Early user interface built on the X Window System

X.desktop version 3.5, as seen in a 1992 screen capture

X.desktop was an early desktop environment graphical user interface built on the X Window System. It was developed and sold during the late 1980s and early 1990s by IXI Limited, a British software house based in Cambridge. Versions of X.desktop were available for over 30 different UNIX operating system platforms and it was licensed to various vendors, including IBM, Compaq, Locus Computing Corporation, BiiN and Acorn Computers, the latter licensing it in 1988 for its future workstation products.

The "very first version" of X.desktop used Xlib, whereas version 1.3 (being the "first version seen by end users") used the Athena widget set. From version 2.0 ("the third major version") and onwards, the product was based on the Motif toolkit. This contrasted with one rival, Visix Software's Looking Glass, which continued to use its own proprietary graphical user interface toolkit instead of adopting Motif.

X.desktop provided a user interface reminiscent of the Macintosh Finder, with the screen representing a desktop and with windows showing the contents of folders (or directories) in the filesystem. Such windows contained icons, each of which representing a file, folder or other filesystem object. Icons could be dragged outside windows (and thus onto the desktop itself) for convenient access in current and future login sessions. Double-clicking on icons initiated an open action on objects, with application programs typically being launched, although the nature of the action could be configured and multiple actions defined, such as the primary action for a text file being to open it in an editor, with a secondary action being to print the file. Icons could also be dropped onto other icons to initiate actions. For example, dropping a file icon onto a printer icon would initiate printing of the file. X.desktop was described as working "the way you'd expect a Unix/X application to work", seeking to represent the contents of the filesystem accurately.
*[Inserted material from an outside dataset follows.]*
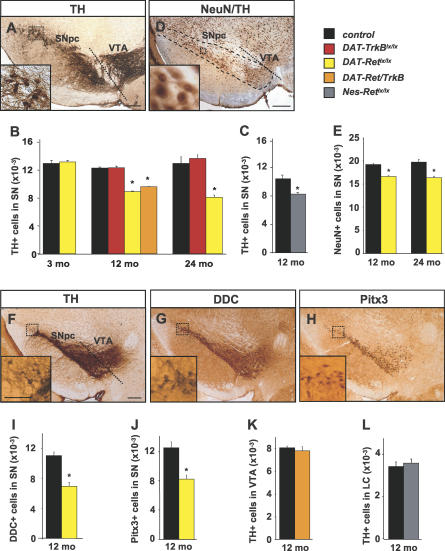
Progressive Loss of Nigral DA Neurons in DAT-Retlx/lx Mice(A) Coronal brain section of a 3-mo-old wild-type mouse showing DA neurons in the SNpc and the VTA stained with an antibody against TH. The inset shows a higher magnification view of the stippled area.(B and C) Stereological quantification of TH-positive DA neurons in the SNpc of 3-, 12-, and 24-mo-old control, DAT-TrkBlx/lx, DAT-Retlx/lx, and double homozygous Dat-Ret/TrkB mice (C) (n = 3 mice per genotype), Nes-Retlx/lx mutant mice and littermate controls (D) (n = 4 mice per genotype). *, p < 0.05 (Student t-test).(D) Double immunostaining for NeuN and TH (very mild staining protocol to outline the SNpc [stippled area]). The inset shows a higher magnification view of the stippled box, displaying nuclear localization for NeuN and cytoplasmic immunoreactivity for TH.(E) Stereological quantification of NeuN-positive neurons in the SNpc of 12- and 24-mo-old control and DAT-Retlx/lx mice (n = 5 mice per genotype at 12 mo, and n = 4 mice per genotype at 24 mo). *, p < 0.0001 and p < 0.001 for 12- and 24-mo-old DAT-Retlx/lx mice, respectively (Student t-test).(F–H) Adjacent sections of SNpc and VTA of a 1-y-old wild-type mouse stained for TH (F), dopa-decarboxylase (G), and Pitx3 (H). Insets show higher magnification images.(I and J) Stereological quantification of DDC-positive (I) and Pitx3-positive (J) cells in the SNpc of 12-mo-old littermate control and DAT-Retlx/lx mice (n = 3 mice per genotype). *, p < 0.05 (Student t-test).(K and L) Stereological quantification of TH-positive cells in the VTA region of 1-y-old control and DAT-Ret/TrkB mutant mice (K) (n = 3 mice per genotype; p > 0.5; Student t-test) and in the LC of 12-mo-old control and Nes-Retlx/lx mutant mice (L) (n = 4 mice per genotype; p >0.5; Student t-test). Scale bar indicates 250 μm and, in insets, 100 μm.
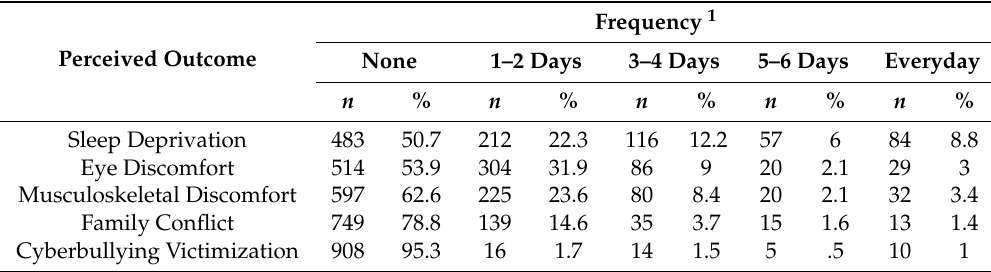
Table 5. Percentages of frequencies of physical and psychosocial outcomes related to smart device use in a week.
Regarded as being aimed at users wanting "an easy-to-use, Macintosh-style graphical representation of a desktop", the product was highly configurable, although configuration activities were mostly aimed at experienced users or administrators who would set up environments for end-users or customers, and a dedicated configuration guide was provided to support such activities. The software required a minimum of 2 MB to 4 MB of RAM to function. It could be purchased for $495 for a single-user licence, with bulk prices available, but was also bundled with workstations from numerous vendors.

The IXI X.desktop with Panorama, running on top of SCO OpenServer

Later versions of X.desktop were often used in conjunction with IXI Panorama; a virtual desktop manager which had the ability to plot and manage a virtual space much greater than the physical space of the monitor itself.